Les prairies humides
Ces habitats inondables étendues sur 1 500 ha situés en périphérie du lac sont des terres gorgées d’eau. Soumis à des variations des niveaux d’eau, ils peuvent accueillir une flore diversifiée. Autrefois zones de marais, ils ont au fil du temps été drainés (creusement de douves et recalibrage du cours de l’Acheneau) afin d’être plus facilement exploitables.
Ils peuvent être immergés de 4 à 6 mois par an, en fonction :
- des niveaux de précipitations,
- du niveau topographique sur lequel ils se développent,
- de l’ouverture du vannage de Bouaye définie par Arrêté préfectoral,
- de la vitesse d’écoulement des eaux de surface à l’échelle du bassin versant.
Ces milieux sont composés d’une flore riche.
Les variations du niveau couplées aux actions d’entretien sont tous deux indispensables à la conservation de la diversité faunistique et floristique de ces habitats.

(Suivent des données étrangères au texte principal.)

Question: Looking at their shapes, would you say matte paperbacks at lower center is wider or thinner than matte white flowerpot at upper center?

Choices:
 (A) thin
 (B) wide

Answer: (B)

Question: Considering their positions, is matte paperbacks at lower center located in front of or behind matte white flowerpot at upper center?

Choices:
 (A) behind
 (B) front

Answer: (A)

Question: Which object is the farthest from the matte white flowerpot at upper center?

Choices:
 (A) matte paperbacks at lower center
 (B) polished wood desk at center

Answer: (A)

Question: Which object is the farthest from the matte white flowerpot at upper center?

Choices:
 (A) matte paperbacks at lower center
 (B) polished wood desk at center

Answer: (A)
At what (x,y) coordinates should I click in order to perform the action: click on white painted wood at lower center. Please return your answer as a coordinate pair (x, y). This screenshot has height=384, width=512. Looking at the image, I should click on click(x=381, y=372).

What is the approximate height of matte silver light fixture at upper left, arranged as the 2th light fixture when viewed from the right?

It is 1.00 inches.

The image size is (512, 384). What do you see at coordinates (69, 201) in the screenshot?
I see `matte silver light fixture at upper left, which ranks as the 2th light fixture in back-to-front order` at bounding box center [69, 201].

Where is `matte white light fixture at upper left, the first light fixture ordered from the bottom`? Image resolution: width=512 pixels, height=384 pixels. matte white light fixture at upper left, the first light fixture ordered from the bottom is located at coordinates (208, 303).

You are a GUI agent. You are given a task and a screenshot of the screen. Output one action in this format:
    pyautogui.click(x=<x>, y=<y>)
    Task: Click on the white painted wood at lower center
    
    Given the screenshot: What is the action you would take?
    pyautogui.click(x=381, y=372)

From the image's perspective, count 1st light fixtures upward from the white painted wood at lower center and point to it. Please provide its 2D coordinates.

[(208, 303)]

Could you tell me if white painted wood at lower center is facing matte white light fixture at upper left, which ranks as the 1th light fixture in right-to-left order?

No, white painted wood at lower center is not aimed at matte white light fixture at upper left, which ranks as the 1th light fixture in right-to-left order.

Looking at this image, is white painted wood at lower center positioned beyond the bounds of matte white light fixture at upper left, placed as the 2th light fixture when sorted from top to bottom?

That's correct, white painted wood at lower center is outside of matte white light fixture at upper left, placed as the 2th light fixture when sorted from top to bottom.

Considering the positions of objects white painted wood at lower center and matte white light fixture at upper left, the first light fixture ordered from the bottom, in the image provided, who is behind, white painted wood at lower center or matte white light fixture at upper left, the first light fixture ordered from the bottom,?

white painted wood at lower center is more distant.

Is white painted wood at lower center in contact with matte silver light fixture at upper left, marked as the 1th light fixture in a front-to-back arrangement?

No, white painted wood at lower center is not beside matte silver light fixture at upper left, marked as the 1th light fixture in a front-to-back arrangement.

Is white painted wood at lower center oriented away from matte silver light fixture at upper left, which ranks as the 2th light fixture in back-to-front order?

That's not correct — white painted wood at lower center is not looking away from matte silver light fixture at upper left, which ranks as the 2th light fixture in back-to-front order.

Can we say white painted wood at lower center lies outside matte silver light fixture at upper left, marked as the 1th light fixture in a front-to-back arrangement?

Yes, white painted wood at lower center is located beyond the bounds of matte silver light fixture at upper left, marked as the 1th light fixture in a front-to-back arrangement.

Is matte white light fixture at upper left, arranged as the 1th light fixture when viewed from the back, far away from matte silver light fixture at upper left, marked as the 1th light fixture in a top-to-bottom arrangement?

C’est essentiellement les agriculteurs qui entretiennent les prairies avec des pratiques agricoles de fauche et de pâture. Sans gestion, ces milieux se refermeraient, envahis petits à petits par les saules ou les grands hélophytes..
Seule une petite surface (8ha) de prairies inondables est située dans la Réserve naturelle nationale au Nord du lac proche de la Sénaigerie. La majeure partie des prairies humides est localisée dans le Sud-Ouest du lac, sur les communes de Saint-Mars-de-Coutais et de Saint-Lumine-de-Coutais.
Depuis quelques années, on assiste à une simplification à l’extrême de prairies inondables avec une régression de la diversité floristique de grandes surfaces envahies par la Jussie à grande fleur Ludwigia grandiflora.